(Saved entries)
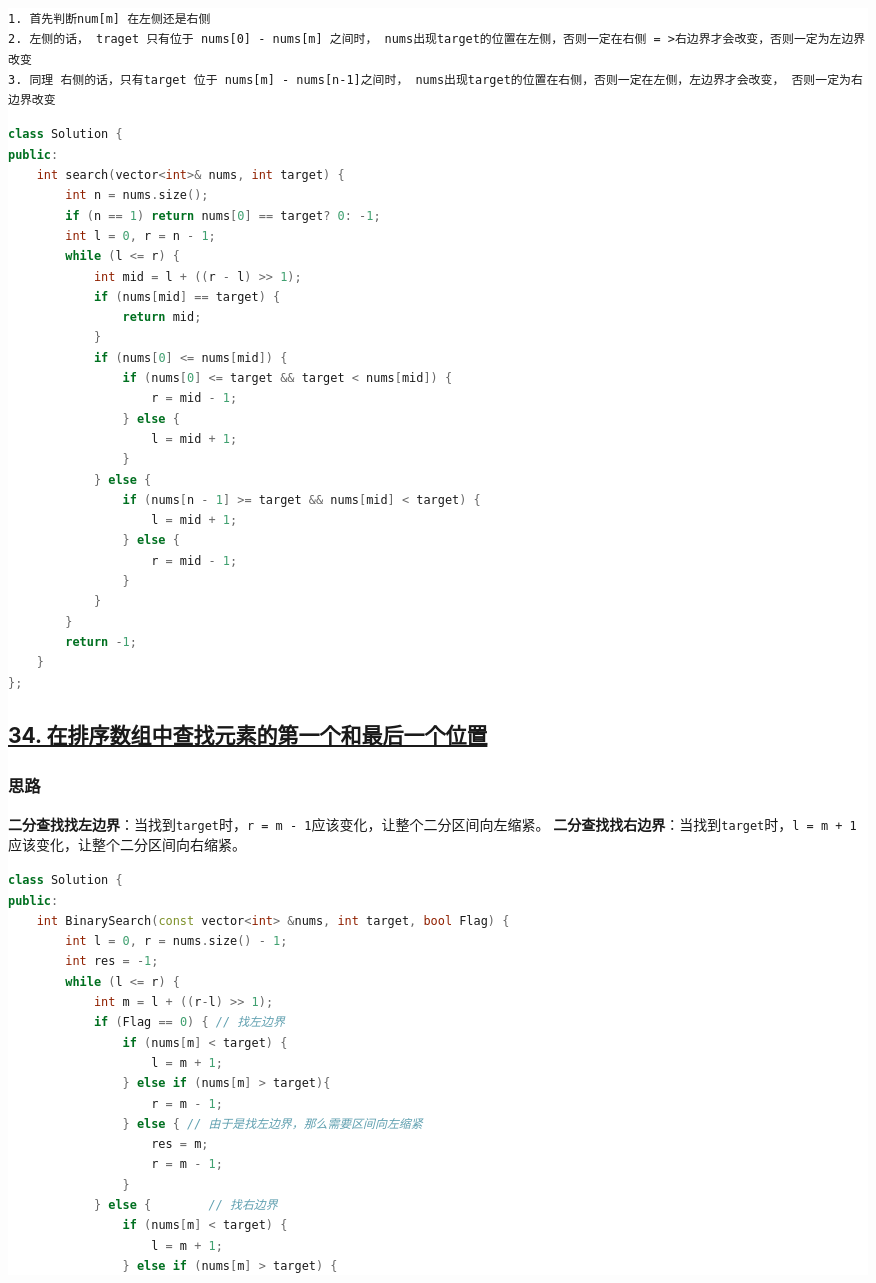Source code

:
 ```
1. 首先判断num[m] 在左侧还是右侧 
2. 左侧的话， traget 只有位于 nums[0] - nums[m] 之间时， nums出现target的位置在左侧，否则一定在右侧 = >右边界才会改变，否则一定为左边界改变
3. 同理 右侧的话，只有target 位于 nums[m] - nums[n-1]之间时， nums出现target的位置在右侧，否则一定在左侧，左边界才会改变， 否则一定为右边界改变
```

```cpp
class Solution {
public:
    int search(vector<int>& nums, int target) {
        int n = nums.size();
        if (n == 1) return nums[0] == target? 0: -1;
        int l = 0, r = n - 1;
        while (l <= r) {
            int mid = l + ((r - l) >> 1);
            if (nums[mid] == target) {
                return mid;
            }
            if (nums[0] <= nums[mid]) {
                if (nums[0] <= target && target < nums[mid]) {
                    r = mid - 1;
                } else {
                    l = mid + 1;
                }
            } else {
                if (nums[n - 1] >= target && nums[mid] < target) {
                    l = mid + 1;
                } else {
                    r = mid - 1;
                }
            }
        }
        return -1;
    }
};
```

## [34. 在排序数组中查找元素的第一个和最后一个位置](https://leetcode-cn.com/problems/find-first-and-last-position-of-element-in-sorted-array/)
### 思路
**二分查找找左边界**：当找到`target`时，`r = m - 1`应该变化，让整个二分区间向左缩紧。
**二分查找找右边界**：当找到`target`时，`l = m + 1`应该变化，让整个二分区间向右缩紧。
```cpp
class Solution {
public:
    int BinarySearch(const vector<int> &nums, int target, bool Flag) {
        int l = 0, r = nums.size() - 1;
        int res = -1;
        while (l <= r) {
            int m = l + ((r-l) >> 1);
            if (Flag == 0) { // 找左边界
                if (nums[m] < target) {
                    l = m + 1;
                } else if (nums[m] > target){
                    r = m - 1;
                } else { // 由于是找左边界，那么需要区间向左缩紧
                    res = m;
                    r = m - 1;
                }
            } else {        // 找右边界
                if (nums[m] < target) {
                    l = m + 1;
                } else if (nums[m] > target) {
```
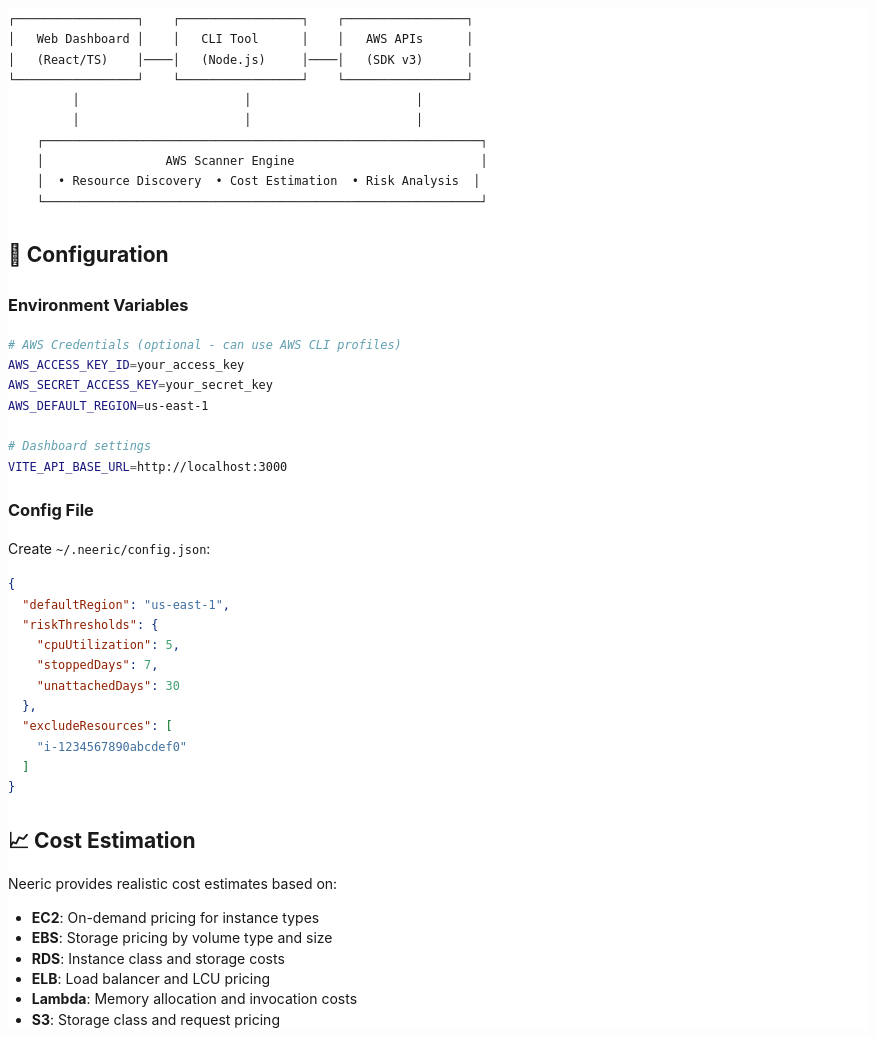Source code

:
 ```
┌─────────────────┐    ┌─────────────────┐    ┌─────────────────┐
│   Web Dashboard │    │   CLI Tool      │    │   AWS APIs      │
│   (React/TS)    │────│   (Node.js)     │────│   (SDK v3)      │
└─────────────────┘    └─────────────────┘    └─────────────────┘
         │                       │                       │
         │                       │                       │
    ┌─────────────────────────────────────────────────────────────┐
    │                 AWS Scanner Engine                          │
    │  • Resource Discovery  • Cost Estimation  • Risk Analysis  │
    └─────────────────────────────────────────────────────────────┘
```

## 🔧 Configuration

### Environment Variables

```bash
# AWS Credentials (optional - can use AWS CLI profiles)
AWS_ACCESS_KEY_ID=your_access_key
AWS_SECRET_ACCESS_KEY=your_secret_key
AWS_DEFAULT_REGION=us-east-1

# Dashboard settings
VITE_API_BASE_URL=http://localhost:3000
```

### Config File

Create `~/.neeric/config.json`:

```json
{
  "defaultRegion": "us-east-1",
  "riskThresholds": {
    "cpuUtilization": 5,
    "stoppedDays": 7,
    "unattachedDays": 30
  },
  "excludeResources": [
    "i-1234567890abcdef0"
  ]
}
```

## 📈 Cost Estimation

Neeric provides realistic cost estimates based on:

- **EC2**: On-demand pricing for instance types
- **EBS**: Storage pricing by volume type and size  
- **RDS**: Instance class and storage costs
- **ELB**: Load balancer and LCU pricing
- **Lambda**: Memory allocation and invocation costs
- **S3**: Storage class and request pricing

▶ **What is expected**:
Within the entries, find each line holding the string "vector". Reply with how many there are, as a number alone.

▶ **Result of this task**:
2